Mais son bonheur n'est pas total car de l'autre côté de l'Atlantique, la situation du PSG le tracasse. "Au départ, j'étais un peu dégouté mais là, je ne sais même plus quoi penser, ça en devient ridicule. On ne sait même plus quoi dire. Je ne sais pas ce qu'il se passe dans la tête des dirigeants, des recruteurs. Que l'équipe perde ou gagne, on dirait que c'est la même chose. S'ils ne se font pas taper dessus, tant mieux pour eux. Nous à notre époque, ça dégénérait pour moins que cela. Même quand on a terminé deuxièmes, c'était chaud ! Le PSG a beaucoup changé". Et ne lui parlez pas de cette soi disante pression. Avec lui, ça ne passe pas : "Mais quelle pression ont-ils ? J'ai du mal à comprendre, vraiment. C'est magnifique quand tu joues au Parc. Que demander de plus ? Et ne me dites pas que c'est à cause du centre d'entraînement qu'ils ont de mauvais résultats ! Ils oublient d'où ils viennent et avant d'arriver au PSG, ils sont tous passés par des conditions plus difficiles".
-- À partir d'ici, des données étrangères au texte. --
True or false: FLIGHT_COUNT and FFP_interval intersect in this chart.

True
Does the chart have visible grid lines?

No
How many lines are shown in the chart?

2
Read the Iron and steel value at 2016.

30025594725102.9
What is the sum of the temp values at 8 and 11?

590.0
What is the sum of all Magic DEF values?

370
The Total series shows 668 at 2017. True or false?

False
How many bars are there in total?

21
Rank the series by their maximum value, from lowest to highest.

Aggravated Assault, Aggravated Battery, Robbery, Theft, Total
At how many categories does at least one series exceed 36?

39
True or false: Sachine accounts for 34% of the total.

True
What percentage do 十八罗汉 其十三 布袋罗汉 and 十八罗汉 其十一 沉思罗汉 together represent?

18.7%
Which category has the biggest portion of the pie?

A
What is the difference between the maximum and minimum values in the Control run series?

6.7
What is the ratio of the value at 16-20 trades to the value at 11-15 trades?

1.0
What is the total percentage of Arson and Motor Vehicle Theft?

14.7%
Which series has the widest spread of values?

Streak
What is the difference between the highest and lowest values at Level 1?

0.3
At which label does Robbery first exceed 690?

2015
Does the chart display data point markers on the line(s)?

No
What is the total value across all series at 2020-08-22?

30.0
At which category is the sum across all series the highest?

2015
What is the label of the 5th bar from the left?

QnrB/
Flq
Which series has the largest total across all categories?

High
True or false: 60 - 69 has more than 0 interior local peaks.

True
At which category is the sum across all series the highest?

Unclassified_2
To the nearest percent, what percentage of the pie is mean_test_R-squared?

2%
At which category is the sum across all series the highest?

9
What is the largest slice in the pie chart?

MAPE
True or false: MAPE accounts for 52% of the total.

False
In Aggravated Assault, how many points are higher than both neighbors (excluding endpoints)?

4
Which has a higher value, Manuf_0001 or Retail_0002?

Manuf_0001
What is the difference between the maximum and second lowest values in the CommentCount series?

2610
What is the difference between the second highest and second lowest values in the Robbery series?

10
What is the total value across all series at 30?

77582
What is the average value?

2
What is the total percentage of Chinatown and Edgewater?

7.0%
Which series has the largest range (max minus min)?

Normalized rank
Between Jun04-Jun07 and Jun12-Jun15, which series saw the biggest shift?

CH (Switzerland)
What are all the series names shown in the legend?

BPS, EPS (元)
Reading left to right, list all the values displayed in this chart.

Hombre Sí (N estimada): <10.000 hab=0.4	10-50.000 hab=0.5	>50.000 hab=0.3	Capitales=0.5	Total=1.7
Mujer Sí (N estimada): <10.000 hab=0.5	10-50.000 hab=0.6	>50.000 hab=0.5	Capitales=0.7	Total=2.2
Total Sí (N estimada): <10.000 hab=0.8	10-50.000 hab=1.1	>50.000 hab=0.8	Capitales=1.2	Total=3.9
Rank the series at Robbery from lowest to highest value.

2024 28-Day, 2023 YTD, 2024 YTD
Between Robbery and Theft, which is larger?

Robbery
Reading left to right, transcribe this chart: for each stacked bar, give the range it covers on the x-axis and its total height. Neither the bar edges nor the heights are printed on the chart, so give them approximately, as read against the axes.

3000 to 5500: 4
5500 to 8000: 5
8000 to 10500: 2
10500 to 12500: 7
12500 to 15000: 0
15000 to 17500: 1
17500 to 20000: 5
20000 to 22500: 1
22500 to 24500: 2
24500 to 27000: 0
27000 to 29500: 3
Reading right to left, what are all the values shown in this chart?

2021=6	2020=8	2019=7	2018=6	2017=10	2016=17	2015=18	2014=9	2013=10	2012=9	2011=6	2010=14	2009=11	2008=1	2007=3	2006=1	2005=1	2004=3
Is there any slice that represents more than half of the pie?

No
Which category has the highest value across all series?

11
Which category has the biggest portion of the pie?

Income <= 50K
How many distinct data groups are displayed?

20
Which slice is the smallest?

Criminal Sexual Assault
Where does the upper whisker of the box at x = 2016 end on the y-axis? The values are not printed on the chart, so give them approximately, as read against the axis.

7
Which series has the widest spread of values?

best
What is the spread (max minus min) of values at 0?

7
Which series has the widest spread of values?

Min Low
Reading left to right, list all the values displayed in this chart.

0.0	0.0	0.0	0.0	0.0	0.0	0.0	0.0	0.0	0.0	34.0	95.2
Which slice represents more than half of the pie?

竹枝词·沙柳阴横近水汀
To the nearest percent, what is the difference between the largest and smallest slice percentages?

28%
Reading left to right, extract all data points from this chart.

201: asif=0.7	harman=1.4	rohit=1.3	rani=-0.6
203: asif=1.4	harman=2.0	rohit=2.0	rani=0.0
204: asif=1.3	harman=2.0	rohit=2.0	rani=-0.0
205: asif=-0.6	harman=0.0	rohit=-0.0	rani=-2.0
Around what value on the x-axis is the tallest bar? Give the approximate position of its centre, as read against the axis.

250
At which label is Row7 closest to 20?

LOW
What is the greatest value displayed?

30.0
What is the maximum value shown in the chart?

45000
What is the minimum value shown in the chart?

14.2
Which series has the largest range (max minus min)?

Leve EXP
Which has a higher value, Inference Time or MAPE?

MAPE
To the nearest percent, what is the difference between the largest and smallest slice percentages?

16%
Laurent Robert y a passé deux saisons et demi (juin 1999 à janvier 2002), peut-être les plus belles de sa carrière. "Avec Bergeroo, tout se passait super bien. C'est à cause de Luis (Fernandez) que je suis parti". Meilleur buteur du club en 2001 (15 buts), il dut poursuivre sa carrière à Newcastle. "Mon transfert a quand même couté 120 millions de francs, j'ai renfloué les caisses PSG. Mais aujourd'hui quand je veux venir voir un match, être bien installé, j'appelle et on me dit : "Il n'y a pas de places". Ca fait bizarre quand vous avez l'impression d'avoir donné du plaisir aux gens, d'avoir fait votre boulot". Plusieurs fois depuis 2004, il a même demandé à revenir pour aider le club : "Ce n'était pas un problème de salaire, qu'on ne dise pas que c'est parce que je coutais trop cher. Et si je suis à Toronto, ce n'est pas du tout pour l'argent. D'ailleurs dans ma carrière, ce n'est pas au PSG que j'ai gagné ma vie !" Alors, à plus de 6 000 km de Paris, le milieu gauche regarde impuissant son club couler.